[[ SUPPLIED DATA, beginning ]]
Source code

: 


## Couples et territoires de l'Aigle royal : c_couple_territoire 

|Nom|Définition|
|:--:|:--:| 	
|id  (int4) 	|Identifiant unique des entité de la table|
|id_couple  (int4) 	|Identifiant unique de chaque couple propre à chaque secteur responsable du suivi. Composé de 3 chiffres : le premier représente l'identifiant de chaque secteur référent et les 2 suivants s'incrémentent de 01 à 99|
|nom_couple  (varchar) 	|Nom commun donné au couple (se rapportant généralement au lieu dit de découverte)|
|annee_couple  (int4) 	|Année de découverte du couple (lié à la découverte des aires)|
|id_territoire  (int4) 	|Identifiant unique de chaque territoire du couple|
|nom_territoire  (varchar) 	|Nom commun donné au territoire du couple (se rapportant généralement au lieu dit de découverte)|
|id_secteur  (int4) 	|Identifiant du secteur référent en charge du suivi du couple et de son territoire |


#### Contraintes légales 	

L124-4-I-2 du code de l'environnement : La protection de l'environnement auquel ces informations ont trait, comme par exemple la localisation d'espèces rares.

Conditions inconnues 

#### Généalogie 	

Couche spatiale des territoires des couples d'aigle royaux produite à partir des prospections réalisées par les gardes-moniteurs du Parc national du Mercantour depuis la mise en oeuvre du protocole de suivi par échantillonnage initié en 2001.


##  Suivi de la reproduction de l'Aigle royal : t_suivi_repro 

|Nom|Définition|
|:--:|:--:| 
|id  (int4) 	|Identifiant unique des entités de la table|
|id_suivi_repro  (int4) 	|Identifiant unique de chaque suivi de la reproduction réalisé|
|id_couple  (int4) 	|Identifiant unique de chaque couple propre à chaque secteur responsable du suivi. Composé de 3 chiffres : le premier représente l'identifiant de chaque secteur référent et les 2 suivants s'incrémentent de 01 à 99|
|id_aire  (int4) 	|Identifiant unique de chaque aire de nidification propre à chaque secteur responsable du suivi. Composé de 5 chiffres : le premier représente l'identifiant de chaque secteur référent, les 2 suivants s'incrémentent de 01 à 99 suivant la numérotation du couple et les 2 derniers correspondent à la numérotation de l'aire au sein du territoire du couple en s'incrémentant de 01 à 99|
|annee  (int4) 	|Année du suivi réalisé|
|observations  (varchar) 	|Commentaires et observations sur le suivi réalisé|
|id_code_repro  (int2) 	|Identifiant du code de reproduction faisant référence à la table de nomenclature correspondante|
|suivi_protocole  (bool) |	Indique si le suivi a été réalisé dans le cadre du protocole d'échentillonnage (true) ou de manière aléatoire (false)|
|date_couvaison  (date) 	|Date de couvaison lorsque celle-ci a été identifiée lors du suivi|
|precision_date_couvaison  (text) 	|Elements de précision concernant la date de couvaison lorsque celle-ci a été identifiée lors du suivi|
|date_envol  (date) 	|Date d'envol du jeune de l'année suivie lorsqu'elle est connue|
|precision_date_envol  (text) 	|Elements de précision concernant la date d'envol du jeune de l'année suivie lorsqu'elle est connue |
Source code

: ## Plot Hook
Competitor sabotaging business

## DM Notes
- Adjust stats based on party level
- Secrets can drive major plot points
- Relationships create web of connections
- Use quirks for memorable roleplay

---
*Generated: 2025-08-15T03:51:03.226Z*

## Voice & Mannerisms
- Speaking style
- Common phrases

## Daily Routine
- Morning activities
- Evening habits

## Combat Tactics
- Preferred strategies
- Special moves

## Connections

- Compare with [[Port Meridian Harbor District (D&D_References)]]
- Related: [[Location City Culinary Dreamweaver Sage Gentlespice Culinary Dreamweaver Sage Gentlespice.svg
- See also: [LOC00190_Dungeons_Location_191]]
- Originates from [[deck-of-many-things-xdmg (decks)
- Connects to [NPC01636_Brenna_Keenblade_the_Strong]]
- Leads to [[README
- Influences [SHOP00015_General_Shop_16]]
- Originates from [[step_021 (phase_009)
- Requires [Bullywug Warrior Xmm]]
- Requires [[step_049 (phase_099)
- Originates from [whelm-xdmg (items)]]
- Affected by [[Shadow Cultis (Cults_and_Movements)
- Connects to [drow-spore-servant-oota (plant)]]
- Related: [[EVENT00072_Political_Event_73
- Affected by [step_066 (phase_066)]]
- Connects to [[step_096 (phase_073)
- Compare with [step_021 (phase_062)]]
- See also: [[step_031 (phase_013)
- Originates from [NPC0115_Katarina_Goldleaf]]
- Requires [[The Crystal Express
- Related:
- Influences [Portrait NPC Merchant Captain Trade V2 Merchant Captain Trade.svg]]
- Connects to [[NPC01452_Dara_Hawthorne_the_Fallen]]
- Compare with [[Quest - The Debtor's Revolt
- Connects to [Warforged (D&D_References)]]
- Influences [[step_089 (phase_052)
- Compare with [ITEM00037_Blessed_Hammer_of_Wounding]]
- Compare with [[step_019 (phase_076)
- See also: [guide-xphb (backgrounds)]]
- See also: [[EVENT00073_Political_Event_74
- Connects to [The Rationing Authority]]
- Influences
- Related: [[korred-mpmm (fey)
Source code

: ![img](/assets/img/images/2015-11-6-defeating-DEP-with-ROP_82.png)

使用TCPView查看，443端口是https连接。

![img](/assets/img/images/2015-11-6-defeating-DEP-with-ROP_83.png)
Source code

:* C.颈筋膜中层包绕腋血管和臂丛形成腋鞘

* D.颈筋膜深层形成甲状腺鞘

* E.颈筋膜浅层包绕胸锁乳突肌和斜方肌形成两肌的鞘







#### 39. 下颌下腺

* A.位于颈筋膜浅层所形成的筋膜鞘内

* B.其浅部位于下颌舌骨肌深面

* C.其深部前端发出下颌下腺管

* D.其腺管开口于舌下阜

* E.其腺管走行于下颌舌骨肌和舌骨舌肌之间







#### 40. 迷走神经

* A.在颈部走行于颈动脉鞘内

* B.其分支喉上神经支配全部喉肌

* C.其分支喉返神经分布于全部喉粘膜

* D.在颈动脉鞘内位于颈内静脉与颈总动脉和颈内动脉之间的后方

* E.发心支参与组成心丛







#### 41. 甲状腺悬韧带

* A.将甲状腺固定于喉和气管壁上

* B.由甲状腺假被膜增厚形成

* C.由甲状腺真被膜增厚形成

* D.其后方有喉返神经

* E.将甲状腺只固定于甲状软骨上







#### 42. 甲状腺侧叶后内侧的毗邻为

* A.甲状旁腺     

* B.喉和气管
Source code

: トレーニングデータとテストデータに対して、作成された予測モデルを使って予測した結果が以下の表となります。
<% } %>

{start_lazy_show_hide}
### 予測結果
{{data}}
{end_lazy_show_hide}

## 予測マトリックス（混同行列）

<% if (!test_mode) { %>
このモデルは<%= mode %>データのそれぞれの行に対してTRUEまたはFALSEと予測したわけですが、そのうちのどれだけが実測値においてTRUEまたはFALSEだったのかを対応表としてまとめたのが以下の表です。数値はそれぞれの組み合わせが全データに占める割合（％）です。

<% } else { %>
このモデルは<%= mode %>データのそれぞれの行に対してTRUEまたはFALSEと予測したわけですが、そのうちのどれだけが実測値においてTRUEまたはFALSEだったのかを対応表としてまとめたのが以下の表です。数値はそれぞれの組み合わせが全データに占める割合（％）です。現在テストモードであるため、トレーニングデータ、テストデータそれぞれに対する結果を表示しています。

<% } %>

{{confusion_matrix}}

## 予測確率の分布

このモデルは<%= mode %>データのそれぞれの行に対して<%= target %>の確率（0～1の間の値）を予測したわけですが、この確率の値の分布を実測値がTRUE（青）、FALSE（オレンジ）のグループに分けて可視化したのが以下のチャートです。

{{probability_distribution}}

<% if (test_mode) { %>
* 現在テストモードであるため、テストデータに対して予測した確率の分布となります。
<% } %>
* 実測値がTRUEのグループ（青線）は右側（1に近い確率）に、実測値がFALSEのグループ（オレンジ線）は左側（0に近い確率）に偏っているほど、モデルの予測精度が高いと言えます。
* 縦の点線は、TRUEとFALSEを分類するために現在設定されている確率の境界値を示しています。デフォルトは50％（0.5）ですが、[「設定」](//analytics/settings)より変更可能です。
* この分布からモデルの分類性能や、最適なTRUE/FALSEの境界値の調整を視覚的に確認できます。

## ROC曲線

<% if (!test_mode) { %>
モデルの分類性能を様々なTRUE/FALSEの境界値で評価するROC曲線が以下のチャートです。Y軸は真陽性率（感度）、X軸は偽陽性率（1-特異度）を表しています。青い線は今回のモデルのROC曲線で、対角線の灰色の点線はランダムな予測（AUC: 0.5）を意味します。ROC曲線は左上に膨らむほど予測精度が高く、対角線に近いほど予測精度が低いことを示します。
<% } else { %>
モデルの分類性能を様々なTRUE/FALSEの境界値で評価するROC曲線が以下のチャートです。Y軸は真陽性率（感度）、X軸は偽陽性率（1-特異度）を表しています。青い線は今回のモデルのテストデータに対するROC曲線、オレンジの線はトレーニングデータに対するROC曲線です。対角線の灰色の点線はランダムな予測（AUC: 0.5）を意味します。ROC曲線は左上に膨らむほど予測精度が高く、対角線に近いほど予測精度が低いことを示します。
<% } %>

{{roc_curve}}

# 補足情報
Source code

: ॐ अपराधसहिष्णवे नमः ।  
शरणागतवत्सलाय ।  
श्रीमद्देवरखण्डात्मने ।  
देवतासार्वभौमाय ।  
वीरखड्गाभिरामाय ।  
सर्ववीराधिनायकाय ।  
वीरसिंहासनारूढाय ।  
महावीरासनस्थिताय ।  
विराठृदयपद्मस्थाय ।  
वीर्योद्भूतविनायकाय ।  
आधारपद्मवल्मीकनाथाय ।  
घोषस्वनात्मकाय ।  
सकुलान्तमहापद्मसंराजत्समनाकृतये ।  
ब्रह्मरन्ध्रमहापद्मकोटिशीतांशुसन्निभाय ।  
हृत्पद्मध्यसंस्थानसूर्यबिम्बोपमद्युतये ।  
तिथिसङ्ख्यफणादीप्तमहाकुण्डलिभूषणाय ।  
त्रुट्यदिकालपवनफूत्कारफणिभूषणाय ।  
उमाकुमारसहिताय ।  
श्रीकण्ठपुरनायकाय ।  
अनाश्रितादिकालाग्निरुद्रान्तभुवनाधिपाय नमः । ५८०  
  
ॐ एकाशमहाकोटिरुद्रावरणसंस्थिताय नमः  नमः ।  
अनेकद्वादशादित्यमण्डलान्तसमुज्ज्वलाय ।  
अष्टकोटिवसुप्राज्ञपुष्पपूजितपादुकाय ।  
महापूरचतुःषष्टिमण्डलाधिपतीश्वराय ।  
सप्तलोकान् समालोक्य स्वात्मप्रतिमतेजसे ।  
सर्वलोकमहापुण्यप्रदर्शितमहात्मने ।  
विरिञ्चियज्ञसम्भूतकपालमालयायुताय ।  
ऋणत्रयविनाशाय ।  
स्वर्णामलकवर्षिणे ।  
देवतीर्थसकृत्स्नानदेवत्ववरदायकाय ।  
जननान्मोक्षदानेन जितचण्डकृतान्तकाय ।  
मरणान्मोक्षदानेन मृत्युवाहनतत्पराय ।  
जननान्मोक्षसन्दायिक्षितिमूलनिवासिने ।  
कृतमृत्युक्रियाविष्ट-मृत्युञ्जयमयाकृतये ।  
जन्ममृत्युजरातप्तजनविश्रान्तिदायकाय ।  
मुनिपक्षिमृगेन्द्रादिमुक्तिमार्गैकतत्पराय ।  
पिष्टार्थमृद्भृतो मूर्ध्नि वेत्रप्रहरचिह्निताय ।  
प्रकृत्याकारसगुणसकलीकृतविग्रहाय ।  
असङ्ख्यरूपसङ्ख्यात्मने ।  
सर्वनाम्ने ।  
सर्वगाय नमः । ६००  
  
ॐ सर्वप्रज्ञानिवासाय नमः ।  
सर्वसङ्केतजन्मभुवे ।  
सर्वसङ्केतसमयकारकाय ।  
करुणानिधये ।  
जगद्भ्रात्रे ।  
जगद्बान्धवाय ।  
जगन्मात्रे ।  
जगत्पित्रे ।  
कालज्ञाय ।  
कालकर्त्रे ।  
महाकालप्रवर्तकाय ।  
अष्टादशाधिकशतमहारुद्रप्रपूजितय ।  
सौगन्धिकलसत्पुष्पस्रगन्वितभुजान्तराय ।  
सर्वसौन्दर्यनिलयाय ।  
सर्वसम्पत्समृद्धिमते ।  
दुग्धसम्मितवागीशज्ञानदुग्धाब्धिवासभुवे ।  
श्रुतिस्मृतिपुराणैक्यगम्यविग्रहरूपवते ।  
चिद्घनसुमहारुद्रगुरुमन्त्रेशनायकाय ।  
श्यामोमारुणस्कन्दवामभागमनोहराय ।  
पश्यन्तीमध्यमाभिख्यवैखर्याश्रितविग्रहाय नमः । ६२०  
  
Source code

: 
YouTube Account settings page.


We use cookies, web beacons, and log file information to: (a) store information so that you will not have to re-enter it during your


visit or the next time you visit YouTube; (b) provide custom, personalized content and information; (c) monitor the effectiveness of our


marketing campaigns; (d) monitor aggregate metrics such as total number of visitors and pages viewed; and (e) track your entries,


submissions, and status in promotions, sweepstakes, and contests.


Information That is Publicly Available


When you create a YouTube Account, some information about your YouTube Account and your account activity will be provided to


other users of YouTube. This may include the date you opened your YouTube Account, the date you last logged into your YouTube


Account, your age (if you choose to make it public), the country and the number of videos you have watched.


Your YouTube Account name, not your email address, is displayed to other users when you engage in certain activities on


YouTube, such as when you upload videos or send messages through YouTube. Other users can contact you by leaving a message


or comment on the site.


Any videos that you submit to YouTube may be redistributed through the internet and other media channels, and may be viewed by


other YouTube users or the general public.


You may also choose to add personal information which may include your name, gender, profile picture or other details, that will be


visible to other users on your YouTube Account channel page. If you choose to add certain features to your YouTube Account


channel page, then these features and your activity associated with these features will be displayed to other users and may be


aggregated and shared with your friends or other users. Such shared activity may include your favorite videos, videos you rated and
[[ SUPPLIED DATA, end ]]
=== WORK TASK ===
Reproduce, exactly as they stand in the data above, the lines from the one that holds "जगत्पित्रे ।" to the one that holds "We use cookies, web", inclusive.

=== RESULT FOR THIS EXERCISE ===
जगत्पित्रे ।  
कालज्ञाय ।  
कालकर्त्रे ।  
महाकालप्रवर्तकाय ।  
अष्टादशाधिकशतमहारुद्रप्रपूजितय ।  
सौगन्धिकलसत्पुष्पस्रगन्वितभुजान्तराय ।  
सर्वसौन्दर्यनिलयाय ।  
सर्वसम्पत्समृद्धिमते ।  
दुग्धसम्मितवागीशज्ञानदुग्धाब्धिवासभुवे ।  
श्रुतिस्मृतिपुराणैक्यगम्यविग्रहरूपवते ।  
चिद्घनसुमहारुद्रगुरुमन्त्रेशनायकाय ।  
श्यामोमारुणस्कन्दवामभागमनोहराय ।  
पश्यन्तीमध्यमाभिख्यवैखर्याश्रितविग्रहाय नमः । ६२०  
  
Source code

: 
YouTube Account settings page.


We use cookies, web beacons, and log file information to: (a) store information so that you will not have to re-enter it during your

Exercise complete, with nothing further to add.